About this task => Output the data in full. Keep every entry exactly as written.

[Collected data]
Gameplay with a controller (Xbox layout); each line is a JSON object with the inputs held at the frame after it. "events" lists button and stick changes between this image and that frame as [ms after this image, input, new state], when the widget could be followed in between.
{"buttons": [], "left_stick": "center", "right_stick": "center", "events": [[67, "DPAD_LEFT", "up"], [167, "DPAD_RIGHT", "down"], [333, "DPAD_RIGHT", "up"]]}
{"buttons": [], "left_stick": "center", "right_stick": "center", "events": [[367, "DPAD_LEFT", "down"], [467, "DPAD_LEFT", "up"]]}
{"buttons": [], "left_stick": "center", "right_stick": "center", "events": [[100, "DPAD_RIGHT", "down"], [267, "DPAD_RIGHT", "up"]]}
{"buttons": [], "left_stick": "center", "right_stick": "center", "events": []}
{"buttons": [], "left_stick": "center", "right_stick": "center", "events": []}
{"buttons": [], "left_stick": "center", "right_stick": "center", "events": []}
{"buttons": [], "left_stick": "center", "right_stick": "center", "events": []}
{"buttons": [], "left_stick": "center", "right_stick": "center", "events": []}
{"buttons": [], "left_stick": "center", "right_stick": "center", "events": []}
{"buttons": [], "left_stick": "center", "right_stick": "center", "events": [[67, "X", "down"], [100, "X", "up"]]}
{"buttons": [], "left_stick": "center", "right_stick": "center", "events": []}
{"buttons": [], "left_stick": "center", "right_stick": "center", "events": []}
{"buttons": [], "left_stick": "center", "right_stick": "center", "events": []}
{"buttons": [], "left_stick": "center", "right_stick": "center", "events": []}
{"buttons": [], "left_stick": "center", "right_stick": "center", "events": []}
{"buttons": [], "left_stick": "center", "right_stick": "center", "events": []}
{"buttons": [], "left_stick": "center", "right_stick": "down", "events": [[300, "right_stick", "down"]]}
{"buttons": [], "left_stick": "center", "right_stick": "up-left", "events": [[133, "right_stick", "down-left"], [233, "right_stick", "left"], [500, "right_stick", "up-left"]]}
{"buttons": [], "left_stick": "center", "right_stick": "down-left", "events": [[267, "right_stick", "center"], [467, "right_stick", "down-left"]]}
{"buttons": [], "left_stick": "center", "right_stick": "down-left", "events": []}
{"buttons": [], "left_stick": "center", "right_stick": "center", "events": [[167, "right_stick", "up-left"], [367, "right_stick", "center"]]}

Expected output =>
Gameplay with a controller (Xbox layout); each line is a JSON object with the inputs held at the frame after it. "events" lists button and stick changes between this image and that frame as [ms after this image, input, new state], when the widget could be followed in between.
{"buttons": [], "left_stick": "center", "right_stick": "center", "events": [[67, "DPAD_LEFT", "up"], [167, "DPAD_RIGHT", "down"], [333, "DPAD_RIGHT", "up"]]}
{"buttons": [], "left_stick": "center", "right_stick": "center", "events": [[367, "DPAD_LEFT", "down"], [467, "DPAD_LEFT", "up"]]}
{"buttons": [], "left_stick": "center", "right_stick": "center", "events": [[100, "DPAD_RIGHT", "down"], [267, "DPAD_RIGHT", "up"]]}
{"buttons": [], "left_stick": "center", "right_stick": "center", "events": []}
{"buttons": [], "left_stick": "center", "right_stick": "center", "events": []}
{"buttons": [], "left_stick": "center", "right_stick": "center", "events": []}
{"buttons": [], "left_stick": "center", "right_stick": "center", "events": []}
{"buttons": [], "left_stick": "center", "right_stick": "center", "events": []}
{"buttons": [], "left_stick": "center", "right_stick": "center", "events": []}
{"buttons": [], "left_stick": "center", "right_stick": "center", "events": [[67, "X", "down"], [100, "X", "up"]]}
{"buttons": [], "left_stick": "center", "right_stick": "center", "events": []}
{"buttons": [], "left_stick": "center", "right_stick": "center", "events": []}
{"buttons": [], "left_stick": "center", "right_stick": "center", "events": []}
{"buttons": [], "left_stick": "center", "right_stick": "center", "events": []}
{"buttons": [], "left_stick": "center", "right_stick": "center", "events": []}
{"buttons": [], "left_stick": "center", "right_stick": "center", "events": []}
{"buttons": [], "left_stick": "center", "right_stick": "down", "events": [[300, "right_stick", "down"]]}
{"buttons": [], "left_stick": "center", "right_stick": "up-left", "events": [[133, "right_stick", "down-left"], [233, "right_stick", "left"], [500, "right_stick", "up-left"]]}
{"buttons": [], "left_stick": "center", "right_stick": "down-left", "events": [[267, "right_stick", "center"], [467, "right_stick", "down-left"]]}
{"buttons": [], "left_stick": "center", "right_stick": "down-left", "events": []}
{"buttons": [], "left_stick": "center", "right_stick": "center", "events": [[167, "right_stick", "up-left"], [367, "right_stick", "center"]]}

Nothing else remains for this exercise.